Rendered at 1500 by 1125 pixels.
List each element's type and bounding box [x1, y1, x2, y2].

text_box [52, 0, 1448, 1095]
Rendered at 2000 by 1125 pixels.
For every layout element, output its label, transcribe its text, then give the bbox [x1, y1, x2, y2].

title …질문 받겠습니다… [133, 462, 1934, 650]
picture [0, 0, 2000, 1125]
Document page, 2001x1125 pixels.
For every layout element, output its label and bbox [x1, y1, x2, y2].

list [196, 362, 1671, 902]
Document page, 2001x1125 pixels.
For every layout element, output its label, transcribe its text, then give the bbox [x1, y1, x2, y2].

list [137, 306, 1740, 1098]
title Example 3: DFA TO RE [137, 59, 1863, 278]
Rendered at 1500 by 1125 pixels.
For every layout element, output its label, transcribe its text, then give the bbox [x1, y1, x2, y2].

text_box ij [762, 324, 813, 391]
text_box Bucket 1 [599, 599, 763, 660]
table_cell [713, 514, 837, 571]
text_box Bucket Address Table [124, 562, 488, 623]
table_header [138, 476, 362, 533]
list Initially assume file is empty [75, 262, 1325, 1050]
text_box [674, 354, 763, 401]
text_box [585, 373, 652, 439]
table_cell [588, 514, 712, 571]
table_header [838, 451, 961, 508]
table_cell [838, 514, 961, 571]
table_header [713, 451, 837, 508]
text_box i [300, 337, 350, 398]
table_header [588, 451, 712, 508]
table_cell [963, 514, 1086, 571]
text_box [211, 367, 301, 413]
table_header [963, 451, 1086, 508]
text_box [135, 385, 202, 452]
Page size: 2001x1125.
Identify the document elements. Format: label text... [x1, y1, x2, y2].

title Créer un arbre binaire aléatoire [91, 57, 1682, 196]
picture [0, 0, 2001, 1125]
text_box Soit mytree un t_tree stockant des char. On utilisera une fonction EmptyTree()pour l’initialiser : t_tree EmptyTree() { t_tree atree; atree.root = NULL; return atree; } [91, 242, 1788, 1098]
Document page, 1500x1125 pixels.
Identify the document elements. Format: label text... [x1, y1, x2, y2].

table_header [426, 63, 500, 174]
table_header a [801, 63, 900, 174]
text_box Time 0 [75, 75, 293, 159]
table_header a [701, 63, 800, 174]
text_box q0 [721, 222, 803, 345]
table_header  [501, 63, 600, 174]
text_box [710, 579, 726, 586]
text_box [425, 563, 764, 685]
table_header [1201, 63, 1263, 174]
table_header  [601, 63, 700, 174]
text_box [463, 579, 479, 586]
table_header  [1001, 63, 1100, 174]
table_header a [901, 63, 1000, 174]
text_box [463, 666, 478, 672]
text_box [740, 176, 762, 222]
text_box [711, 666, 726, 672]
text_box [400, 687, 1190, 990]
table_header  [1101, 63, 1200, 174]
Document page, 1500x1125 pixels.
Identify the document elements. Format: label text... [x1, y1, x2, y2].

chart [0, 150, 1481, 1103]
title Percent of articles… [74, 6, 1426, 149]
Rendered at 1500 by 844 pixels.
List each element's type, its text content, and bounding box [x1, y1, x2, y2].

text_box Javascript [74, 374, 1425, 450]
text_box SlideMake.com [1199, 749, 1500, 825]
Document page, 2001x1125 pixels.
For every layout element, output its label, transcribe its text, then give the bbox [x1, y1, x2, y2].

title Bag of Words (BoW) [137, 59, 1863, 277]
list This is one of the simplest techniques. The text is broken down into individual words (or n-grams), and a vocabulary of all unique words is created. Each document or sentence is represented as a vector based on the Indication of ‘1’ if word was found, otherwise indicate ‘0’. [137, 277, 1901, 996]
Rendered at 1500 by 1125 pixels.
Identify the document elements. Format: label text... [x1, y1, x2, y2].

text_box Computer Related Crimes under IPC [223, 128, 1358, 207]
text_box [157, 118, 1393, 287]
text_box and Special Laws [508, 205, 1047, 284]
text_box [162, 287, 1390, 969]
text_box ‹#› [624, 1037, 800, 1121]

☆ ☆ ☆

> **TO DO**
Please write out every record shown above exactly as it reads.

> **COMPLETED TASK**
Rendered at 1500 by 1125 pixels.
List each element's type and bounding box [x1, y1, x2, y2].

text_box [52, 0, 1448, 1095]
Rendered at 2000 by 1125 pixels.
For every layout element, output its label, transcribe its text, then give the bbox [x1, y1, x2, y2].

title …질문 받겠습니다… [133, 462, 1934, 650]
picture [0, 0, 2000, 1125]
Document page, 2001x1125 pixels.
For every layout element, output its label and bbox [x1, y1, x2, y2].

list [196, 362, 1671, 902]
Document page, 2001x1125 pixels.
For every layout element, output its label, transcribe its text, then give the bbox [x1, y1, x2, y2].

list [137, 306, 1740, 1098]
title Example 3: DFA TO RE [137, 59, 1863, 278]
Rendered at 1500 by 1125 pixels.
For every layout element, output its label, transcribe its text, then give the bbox [x1, y1, x2, y2].

text_box ij [762, 324, 813, 391]
text_box Bucket 1 [599, 599, 763, 660]
table_cell [713, 514, 837, 571]
text_box Bucket Address Table [124, 562, 488, 623]
table_header [138, 476, 362, 533]
list Initially assume file is empty [75, 262, 1325, 1050]
text_box [674, 354, 763, 401]
text_box [585, 373, 652, 439]
table_cell [588, 514, 712, 571]
table_header [838, 451, 961, 508]
table_cell [838, 514, 961, 571]
table_header [713, 451, 837, 508]
text_box i [300, 337, 350, 398]
table_header [588, 451, 712, 508]
table_cell [963, 514, 1086, 571]
text_box [211, 367, 301, 413]
table_header [963, 451, 1086, 508]
text_box [135, 385, 202, 452]
Page size: 2001x1125.
Identify the document elements. Format: label text... [x1, y1, x2, y2].

title Créer un arbre binaire aléatoire [91, 57, 1682, 196]
picture [0, 0, 2001, 1125]
text_box Soit mytree un t_tree stockant des char. On utilisera une fonction EmptyTree()pour l’initialiser : t_tree EmptyTree() { t_tree atree; atree.root = NULL; return atree; } [91, 242, 1788, 1098]
Document page, 1500x1125 pixels.
Identify the document elements. Format: label text... [x1, y1, x2, y2].

table_header [426, 63, 500, 174]
table_header a [801, 63, 900, 174]
text_box Time 0 [75, 75, 293, 159]
table_header a [701, 63, 800, 174]
text_box q0 [721, 222, 803, 345]
table_header  [501, 63, 600, 174]
text_box [710, 579, 726, 586]
text_box [425, 563, 764, 685]
table_header [1201, 63, 1263, 174]
table_header  [601, 63, 700, 174]
text_box [463, 579, 479, 586]
table_header  [1001, 63, 1100, 174]
table_header a [901, 63, 1000, 174]
text_box [463, 666, 478, 672]
text_box [740, 176, 762, 222]
text_box [711, 666, 726, 672]
text_box [400, 687, 1190, 990]
table_header  [1101, 63, 1200, 174]
Document page, 1500x1125 pixels.
Identify the document elements. Format: label text... [x1, y1, x2, y2].

chart [0, 150, 1481, 1103]
title Percent of articles… [74, 6, 1426, 149]
Rendered at 1500 by 844 pixels.
List each element's type, its text content, and bounding box [x1, y1, x2, y2].

text_box Javascript [74, 374, 1425, 450]
text_box SlideMake.com [1199, 749, 1500, 825]
Document page, 2001x1125 pixels.
For every layout element, output its label, transcribe its text, then give the bbox [x1, y1, x2, y2].

title Bag of Words (BoW) [137, 59, 1863, 277]
list This is one of the simplest techniques. The text is broken down into individual words (or n-grams), and a vocabulary of all unique words is created. Each document or sentence is represented as a vector based on the Indication of ‘1’ if word was found, otherwise indicate ‘0’. [137, 277, 1901, 996]
Rendered at 1500 by 1125 pixels.
Identify the document elements. Format: label text... [x1, y1, x2, y2].

text_box Computer Related Crimes under IPC [223, 128, 1358, 207]
text_box [157, 118, 1393, 287]
text_box and Special Laws [508, 205, 1047, 284]
text_box [162, 287, 1390, 969]
text_box ‹#› [624, 1037, 800, 1121]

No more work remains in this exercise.